I can relate to you, I have found that the same thing can happen to a guy too. I have been out with chicks, the RS was going really well no prob and the moment I have mentioned OCD and/or DP something seems to really freak them out. I think it is ignorance about mental illness. Even in a RS where my partner has acknowledged the mental illness they truly never understand and sometimes can be quite cruel about it. Like I would warn them if I was in a certain mood but they would hear but not acknowledge. Sometimes I think I should just go out with someone with the same mental illness, so they can have the empathy to understand my ups and downs and vice versa. I have a friend who has OCD too and she is married to a man without an illness, she says to me that when he doesn't understand her sometimes and says to her "don't be an idiot" when she is having a ritual it is the most hurtfull thing ever for her. I can understand that totally.

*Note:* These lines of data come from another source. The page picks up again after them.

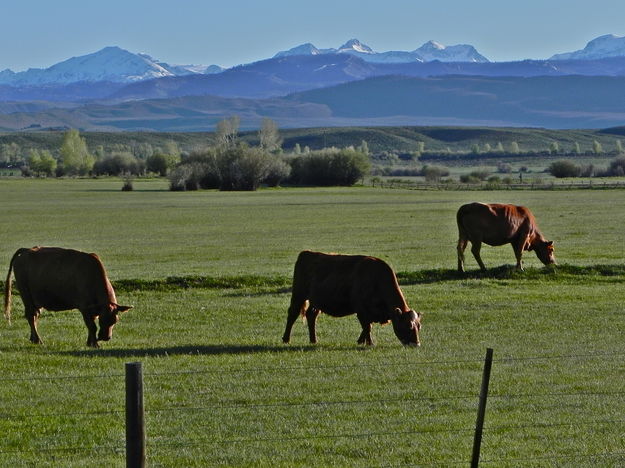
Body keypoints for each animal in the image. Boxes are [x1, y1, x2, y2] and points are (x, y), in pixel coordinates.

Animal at [3, 247, 132, 346]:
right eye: (103, 319)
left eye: (115, 320)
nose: (106, 337)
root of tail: (27, 250)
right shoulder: (85, 308)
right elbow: (92, 326)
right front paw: (94, 344)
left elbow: (91, 326)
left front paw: (90, 343)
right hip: (27, 296)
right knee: (31, 316)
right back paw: (38, 340)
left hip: (36, 302)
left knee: (35, 316)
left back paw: (33, 339)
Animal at [284, 252, 424, 348]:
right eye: (408, 325)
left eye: (419, 326)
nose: (416, 344)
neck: (376, 279)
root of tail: (306, 253)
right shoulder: (361, 310)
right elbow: (367, 327)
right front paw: (370, 343)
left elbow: (367, 326)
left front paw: (361, 341)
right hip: (298, 295)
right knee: (292, 315)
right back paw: (286, 339)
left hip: (315, 302)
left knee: (311, 315)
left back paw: (313, 340)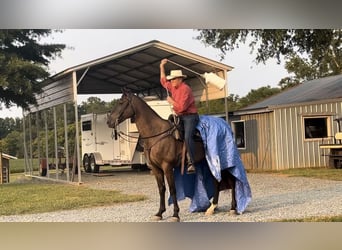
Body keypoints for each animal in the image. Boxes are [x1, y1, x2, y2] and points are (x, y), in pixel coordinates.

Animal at [107, 89, 235, 221]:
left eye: (121, 102)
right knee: (217, 182)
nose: (109, 121)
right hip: (209, 163)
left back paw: (233, 209)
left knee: (232, 182)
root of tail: (225, 126)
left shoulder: (167, 167)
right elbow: (161, 189)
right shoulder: (156, 168)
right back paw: (212, 208)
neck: (156, 133)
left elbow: (173, 190)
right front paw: (159, 213)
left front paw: (175, 214)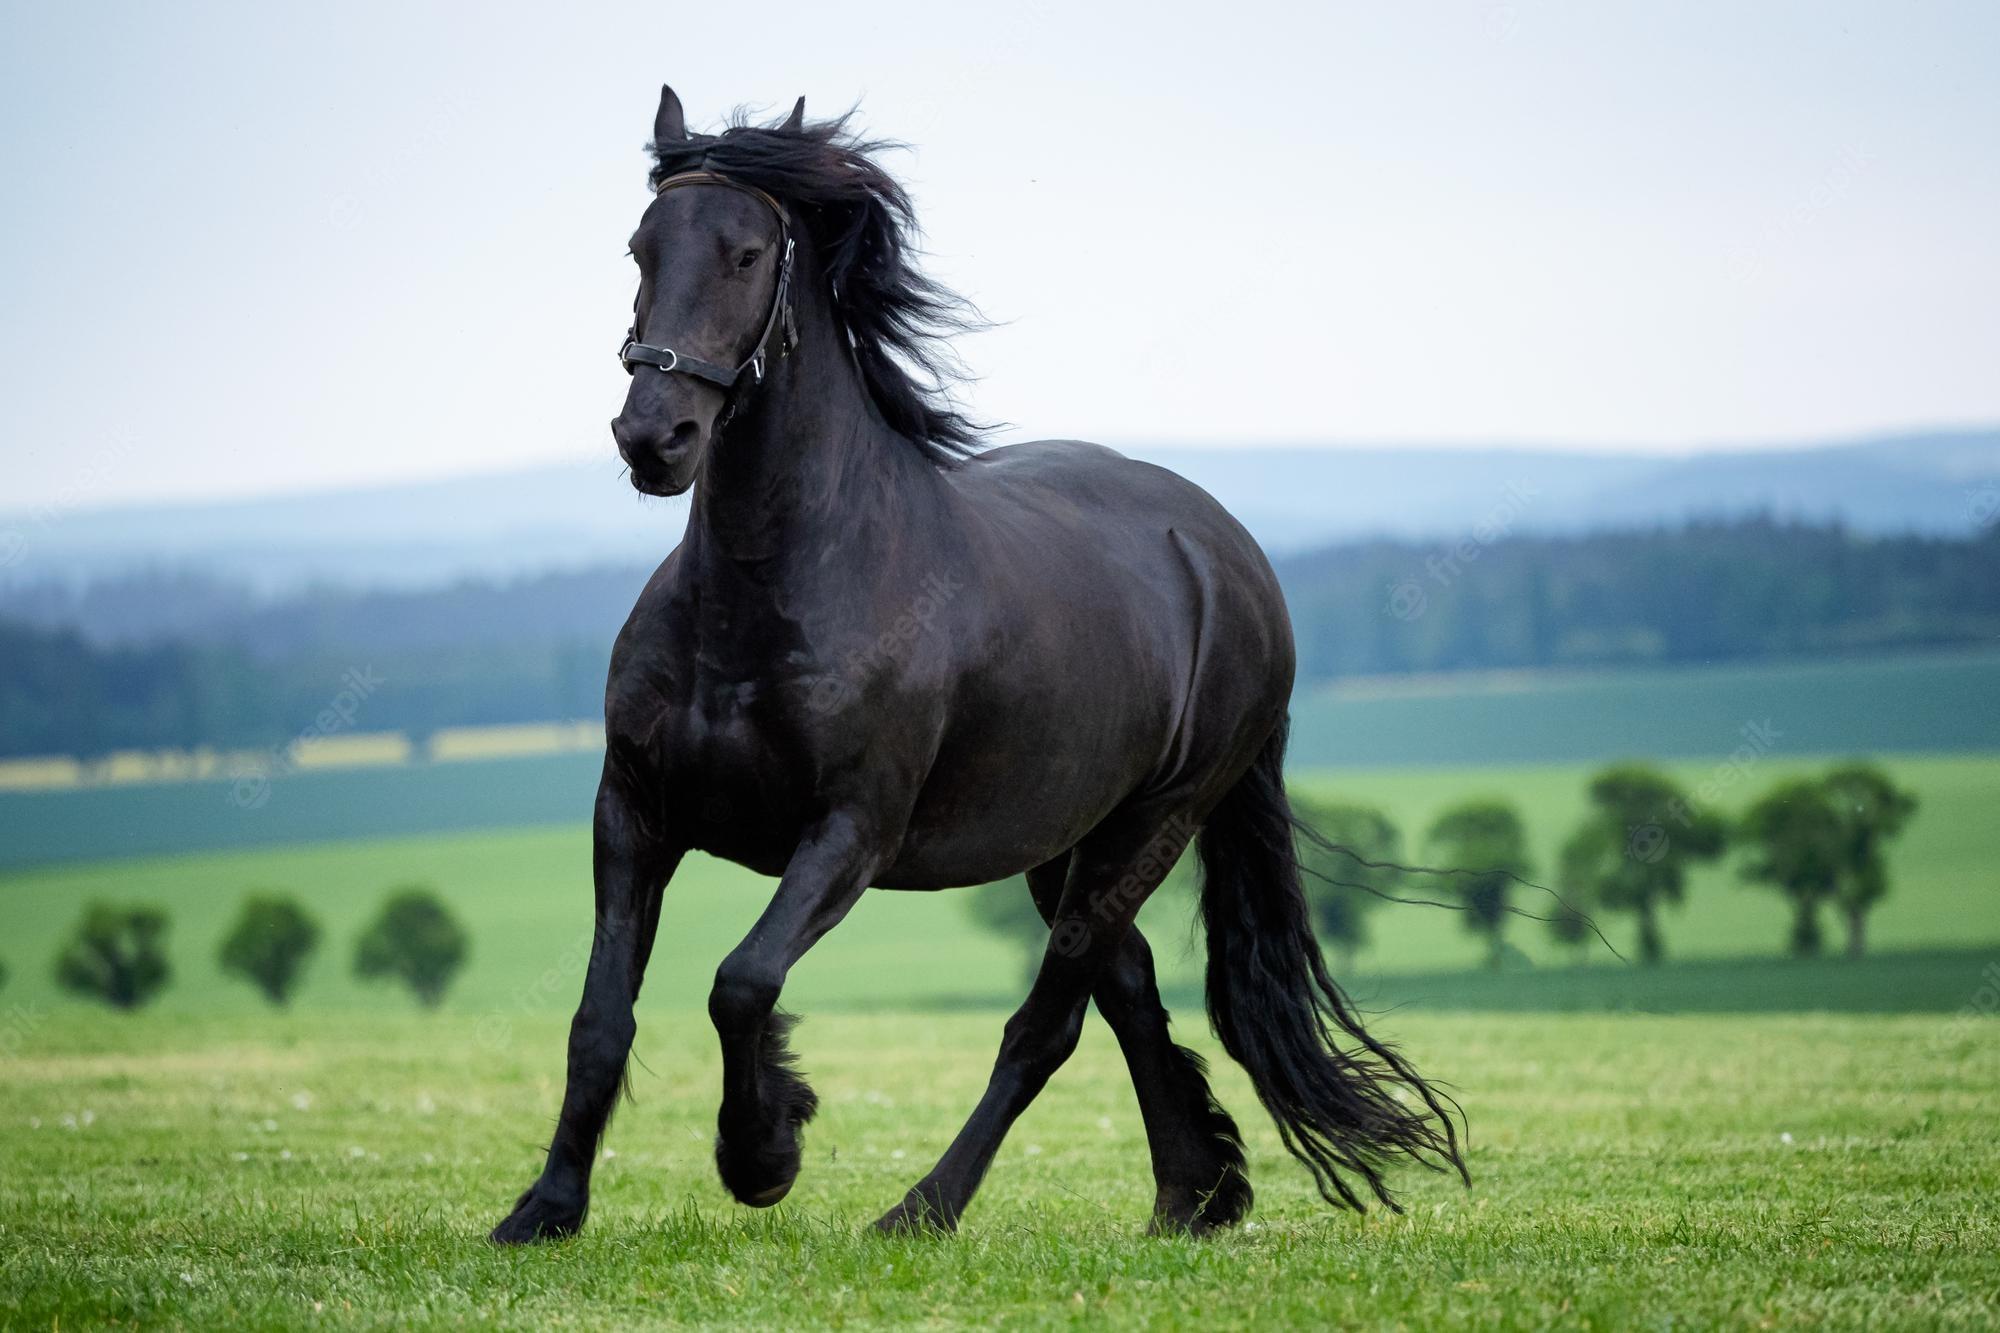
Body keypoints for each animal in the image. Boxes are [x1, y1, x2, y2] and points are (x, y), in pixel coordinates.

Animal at [490, 85, 1466, 1243]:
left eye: (745, 253)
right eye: (641, 248)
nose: (655, 436)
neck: (770, 597)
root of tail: (1224, 551)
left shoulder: (850, 831)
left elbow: (742, 980)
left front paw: (764, 1148)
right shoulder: (633, 814)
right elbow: (600, 1016)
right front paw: (544, 1209)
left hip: (1152, 823)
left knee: (1047, 1024)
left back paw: (924, 1207)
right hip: (1063, 840)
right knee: (1126, 986)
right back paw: (1192, 1195)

If this is not out of line, not only are you beautiful, you ARE loveable darlin' and you WILL find the right guy. And I think our condition DOES make us more deserving of having someone to love and have those feeling recipricated.


----------



## doing ok (Jan 6, 2011)

Im new on the site and read your write up. I wanted to respond cos i also found the dating sites a negative experience but I didnt put any info on the challenges I face. I think generally a lot of those sites are people just looking for sex and not realy wanting anything more. I also feel I am too different but I know I am both loveable and loved, by me first and foremost. Relationships are hard at the best of times, let alone when life is viewed from behind a glass wall. If we are still learning about dp and dr then it must be really confusing to people who dont have it or knowledge of it. 
I work in the disability field and its amazing how scared people are of someone who has a disability. I cant work out if they think this stuff is contagious or dont want to be reminded of the reality that we are all fragile beings.
Some tines I think it is all cos I am weird but the more people I meet I think it isnt all me being weird.
Good luck withit all


----------